Y procedieron sistemáticamente a hacerlo. Havig, como lingüista del grupo, tenía a su cargo tal misión, y durante muchas horas cada día fue fabricando una especie de charadas para demostrar y enseñar los verbos del lenguaje terrestre. A veces resultaba una labor de titán, capaz de volver loco a cualquiera, especialmente bajo el calor, que sobrepasaba los noventa grados la mayor parte del día; pero Havig, con una infinita paciencia y una tenacidad heroica, no dejó perder un momento y cargó con todo el trabajo.

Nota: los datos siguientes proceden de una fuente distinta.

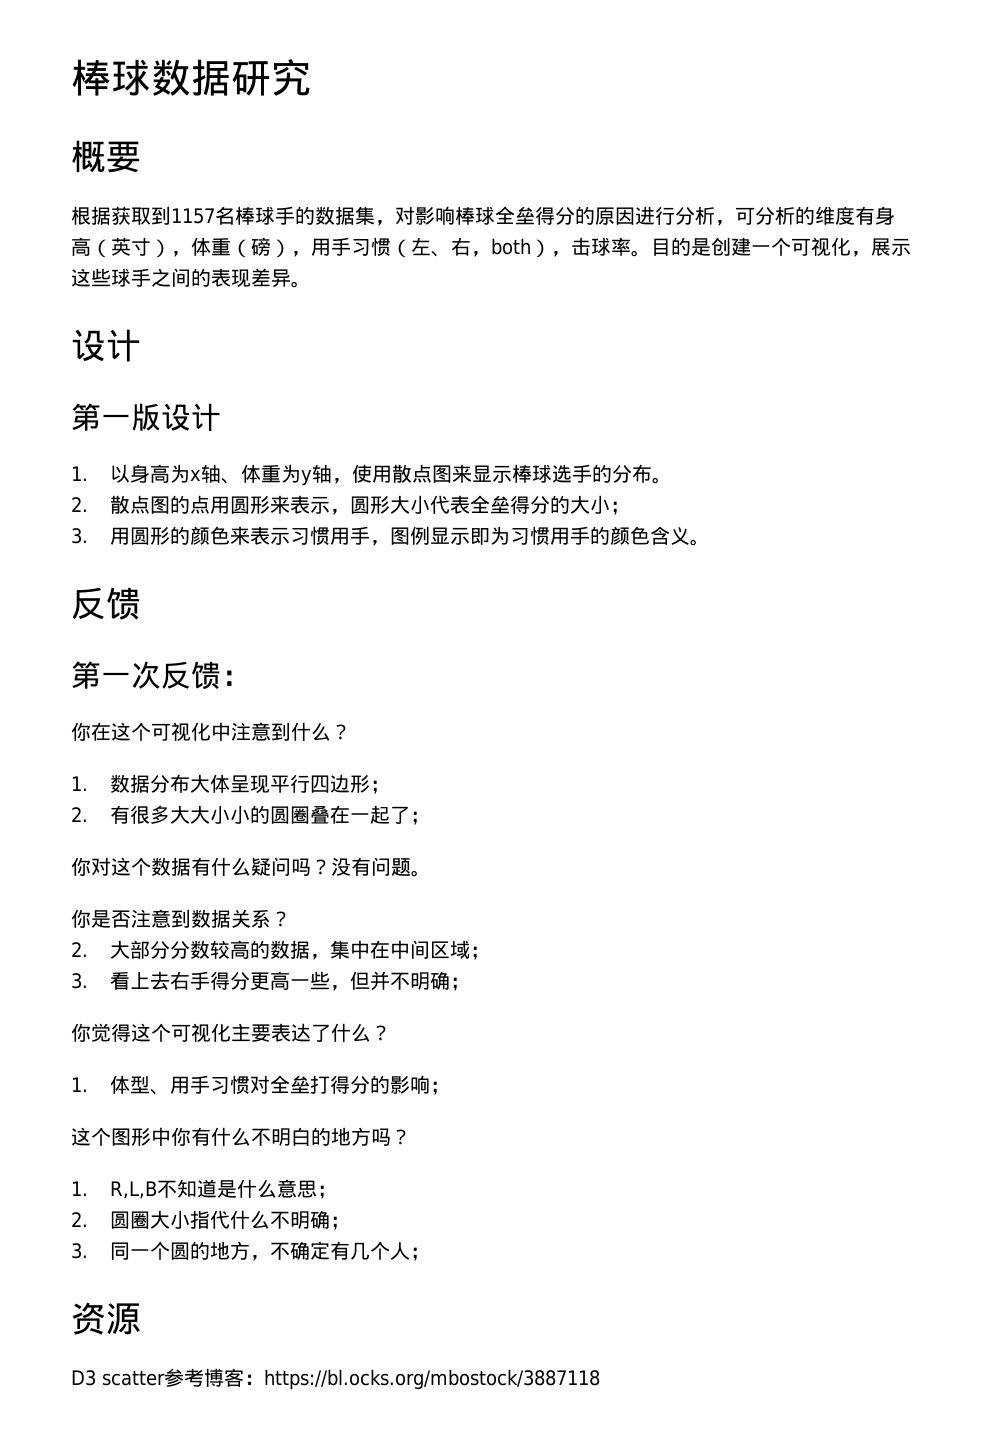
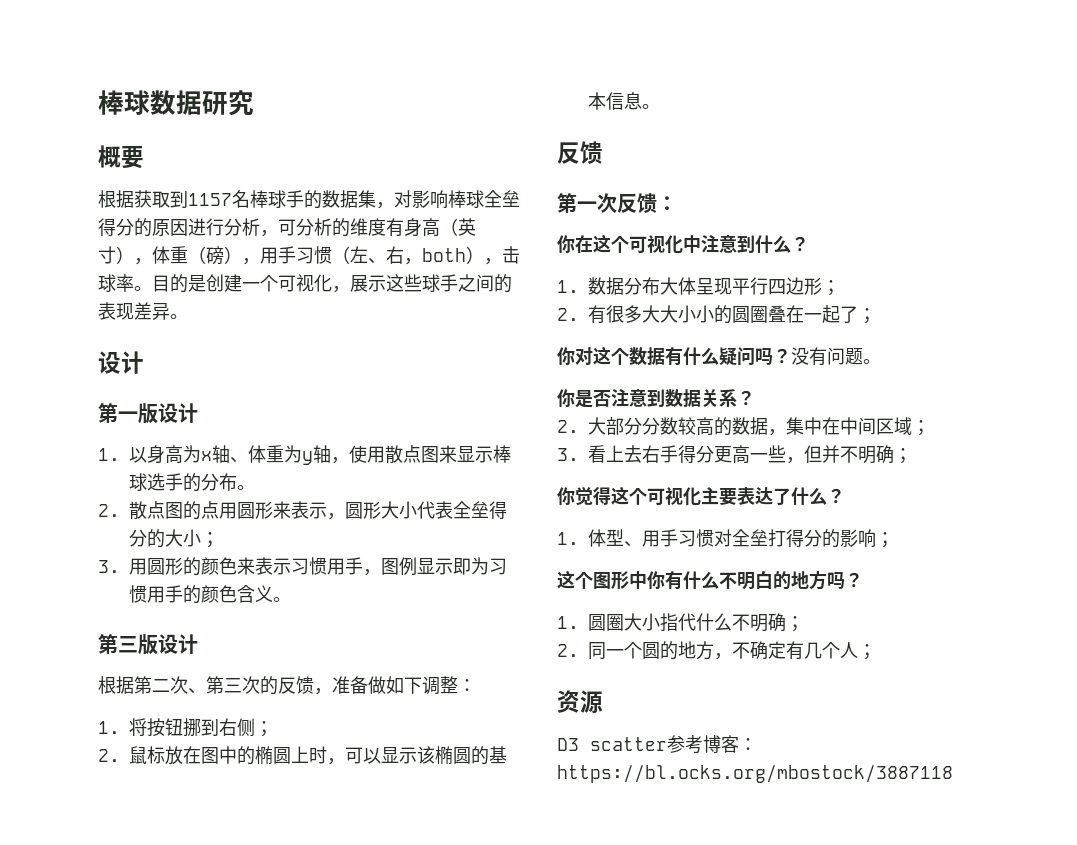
(710, 542) none -> [98,634,198,655] [98,676,476,695] [98,718,273,737] [98,746,507,765] [588,92,660,110] // 第三版设计 // 根据第二次、第三次的反馈，准备做如下调整： // 1.将按钮挪到右侧； // 2.鼠标放在图中的椭圆上时，可以显示该椭圆的基本信息。
[109,1179,337,1199] [71,1212,88,1227] R,L,B不知道是什么意思； // 2. -> (579, 622) none
[71,1243,88,1259] 3. -> [557,644,579,657] 2.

—Es preciso enseñar los verbos, y el resto se aprende fácilmente —decía una y otra vez—. Los nombres no ofrecen dificultad; sólo hay que apuntar al objeto y obtener el nombre sustantivo correspondiente. Son los verbos los que es preciso enseñar primero. Especialmente los verbos abstractos.
La primera sesión se prolongó casi a las seis horas. Los tres pieles azules que parecían hallarse al frente de la colonia estaban sentados en cuclillas de forma peculiar, al parecer incómoda, con los talones rozando con la parte posterior de los muslos, mientras que Havig iba dándoles instrucciones, seguido por los terrestres que tenía a su alrededor, sudando de una forma terrible.